» Passage for review
I actually remember reading Carmack talking about his adventures into vortex coding, and something about his excitement about the tech, but also the awareness that it was something that was incompatible with current hardwares.

Anyways, carmack does have this tweet:

https://twitter.com/#!/ID_AA_Carmack/statuses/98127398683422720

Quote
Re Euclideon, no chance of a game on current gen systems, but maybe several years from now. Production issues will be challenging.

Which is his way of saying "unless some genius like me does it, just forget it".


edit: found an ancient interview with carmack about voxels (2000):

http://www.firingsquad.com/features/carmack/page13.asp


edit2: a more recent interview discussing idtech 5. Some passages on voxels:

http://www.pcper.com/reviews/Graphics-Cards/John-Carmack-id-Tech-6-Ray-Tracing-Consoles-Physics-and-more/Hybrid-rendering

Quote
I saw the quote from Intel about making no sense for a hybrid approach, and I disagree with that.  I think that if you had basically a routine that ray traces this area of the screen in the sparse voxel octree it’s going to spit out fragments, it’s going to wind up having a depth value on there that you could intermix with anything else.  Even if you had a ray trace against a conventional architecture you would still want to have a fragment program there that would look almost exactly like current fragment programs that we’ve got right now.  I couldn’t imagine wanting to do something that didn’t have a back end like that.  I mean you might even have vertex processors – the stuff that Intel is doing right now, ray tracing into the geometry, it’s very likely that you would in the end want to be able to run the triangles in there that you are ray tracing against through vertex and fragment processors and you’re just getting the barycentric coordinate of your ray trace stab.  You have to know what you hit but then you have to know what you want to do there.  You would want in addition some ability to send dependent rays out from there as extra elements.

It’s reasonably likely that if my little data structure direction pans out you’ll probably still want to do characters as skinned and boned with traditional animation methods.  While you could go ahead and work out a voxel method of characters using refraction skeletons around characters and you could do animation, you probably wouldn’t want to because we can make characters that look pretty damn good with the existing stuff and if everything continues to get 10x faster without us doing anything you’ll probably want to do characters conventionally.  But if you can do the world and most of the static objects at this incredible level of detail that you would get with the sparse voxel octree approach that seems like a completely reasonable way to mix and match.

» Exercise a
Turn the entries, from the line containing "of 8000 rpm." through the end of the entries, into a numbered list with blank lines dropped and pictures omitted.

» Records for this exercise
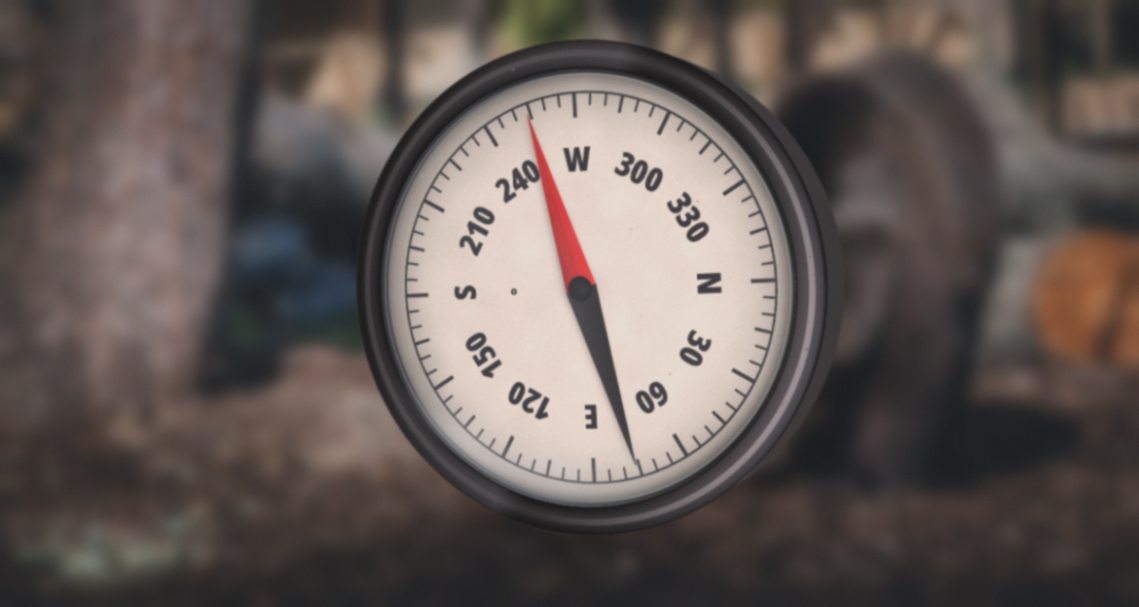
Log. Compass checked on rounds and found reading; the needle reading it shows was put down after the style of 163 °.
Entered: 255 °
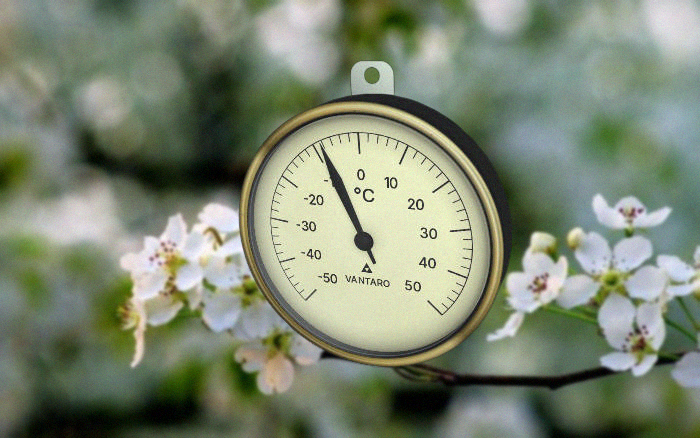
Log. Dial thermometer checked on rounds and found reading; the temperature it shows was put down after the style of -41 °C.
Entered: -8 °C
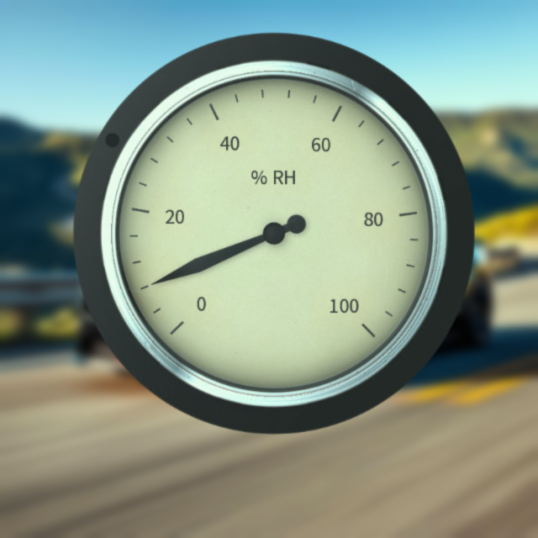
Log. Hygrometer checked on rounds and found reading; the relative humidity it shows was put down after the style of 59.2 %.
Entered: 8 %
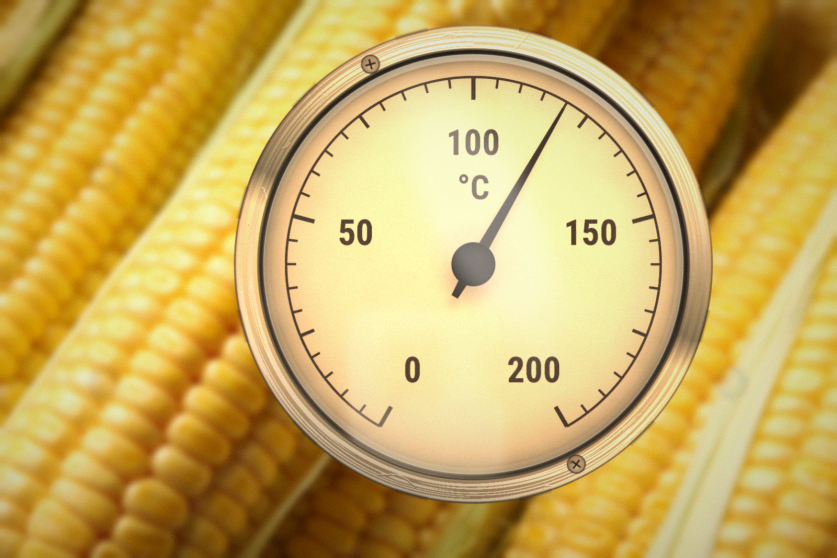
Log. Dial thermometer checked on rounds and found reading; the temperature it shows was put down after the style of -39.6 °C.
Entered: 120 °C
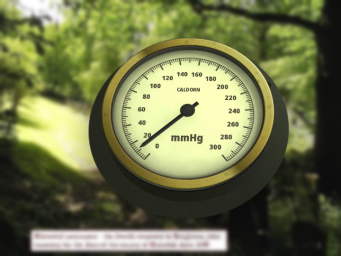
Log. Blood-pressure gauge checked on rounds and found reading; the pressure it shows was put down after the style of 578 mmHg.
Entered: 10 mmHg
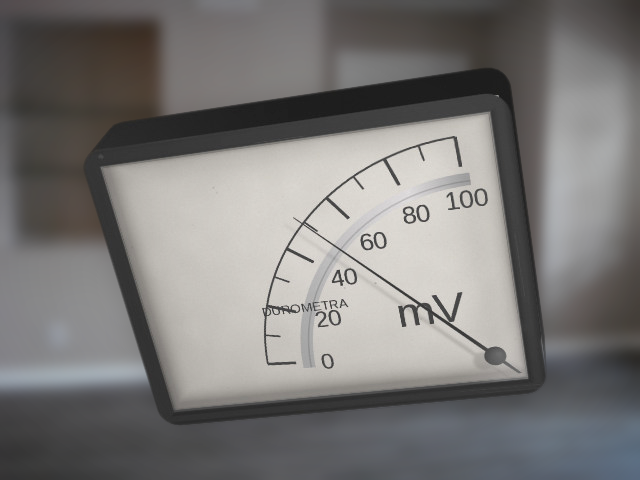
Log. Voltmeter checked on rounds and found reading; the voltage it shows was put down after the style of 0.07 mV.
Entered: 50 mV
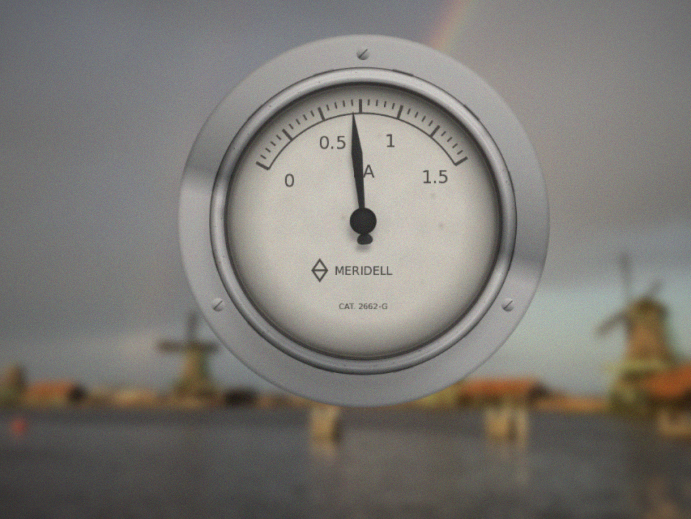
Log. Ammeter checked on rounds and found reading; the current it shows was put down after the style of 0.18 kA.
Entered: 0.7 kA
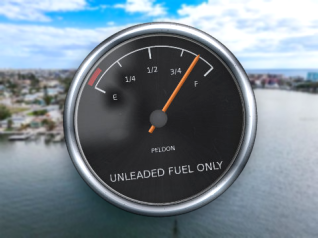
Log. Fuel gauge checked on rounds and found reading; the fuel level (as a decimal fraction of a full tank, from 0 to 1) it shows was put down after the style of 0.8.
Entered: 0.875
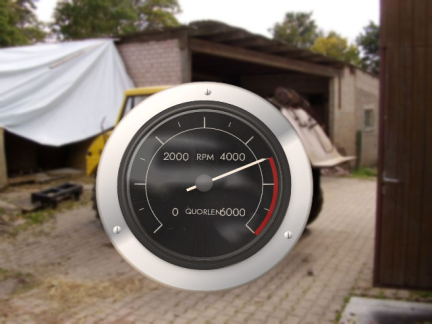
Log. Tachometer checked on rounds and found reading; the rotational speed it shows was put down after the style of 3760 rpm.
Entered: 4500 rpm
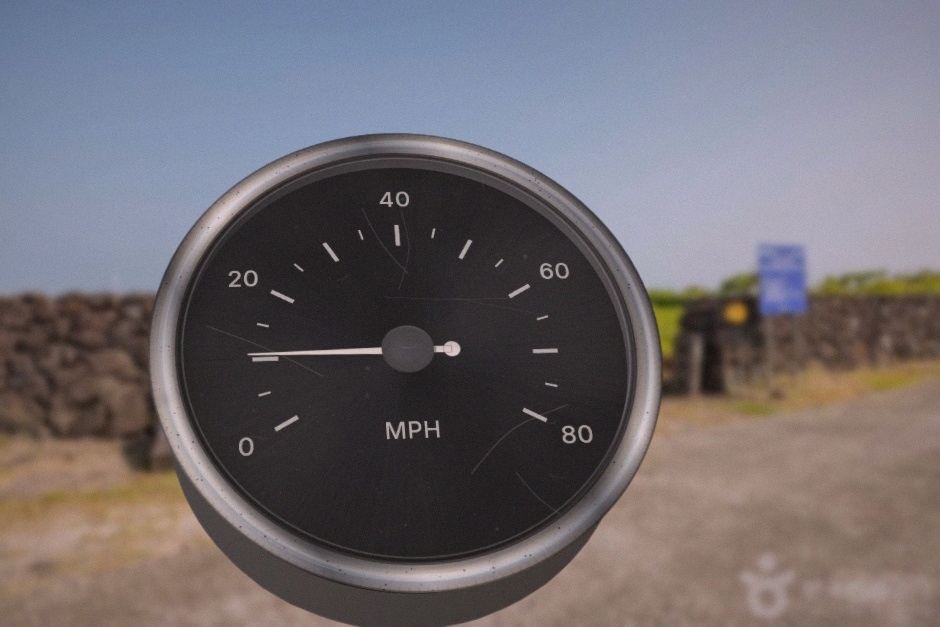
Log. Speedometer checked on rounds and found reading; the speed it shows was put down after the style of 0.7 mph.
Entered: 10 mph
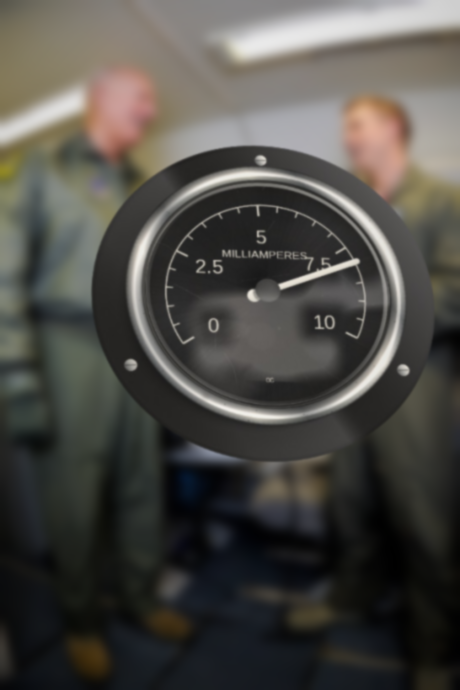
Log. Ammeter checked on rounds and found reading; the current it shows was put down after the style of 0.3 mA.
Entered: 8 mA
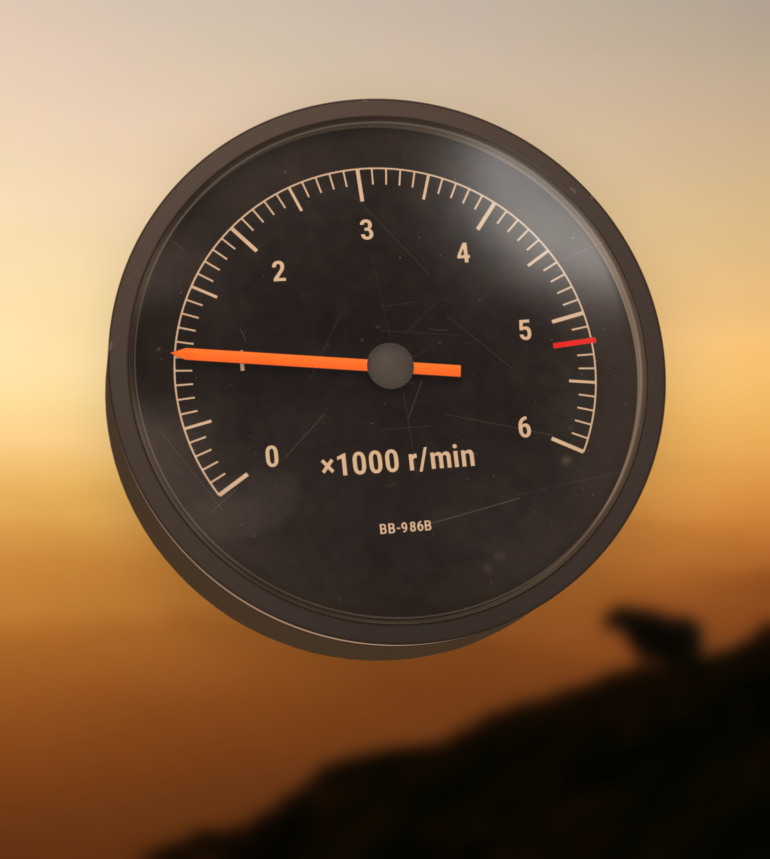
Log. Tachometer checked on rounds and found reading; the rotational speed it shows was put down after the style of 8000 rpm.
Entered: 1000 rpm
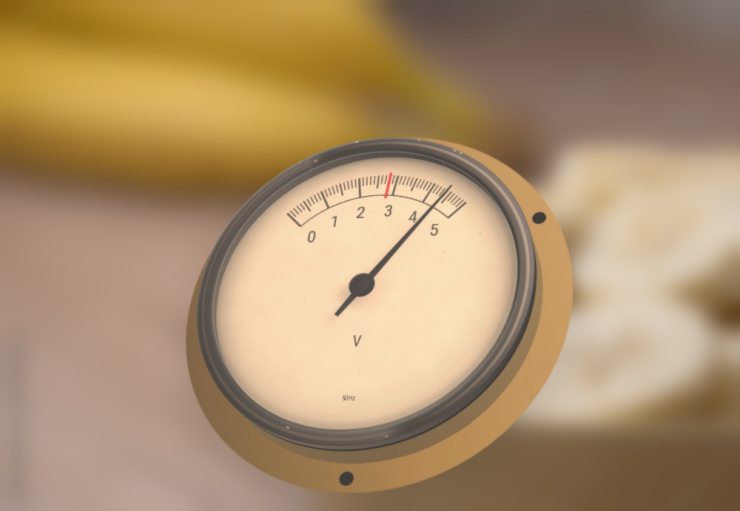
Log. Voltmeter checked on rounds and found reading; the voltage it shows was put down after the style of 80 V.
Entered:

» Exercise b
List every web address that appears in the post about Carmack and voxels.

» Task output a
1. Log. Tachometer checked on rounds and found reading; the rotational speed it shows was put down after the style of 8000 rpm.
2. Entered: 1000 rpm
3. Log. Voltmeter checked on rounds and found reading; the voltage it shows was put down after the style of 80 V.
4. Entered:

» Task output b
1. https://twitter.com/#!/ID_AA_Carmack/statuses/98127398683422720
2. http://www.firingsquad.com/features/carmack/page13.asp
3. http://www.pcper.com/reviews/Graphics-Cards/John-Carmack-id-Tech-6-Ray-Tracing-Consoles-Physics-and-more/Hybrid-rendering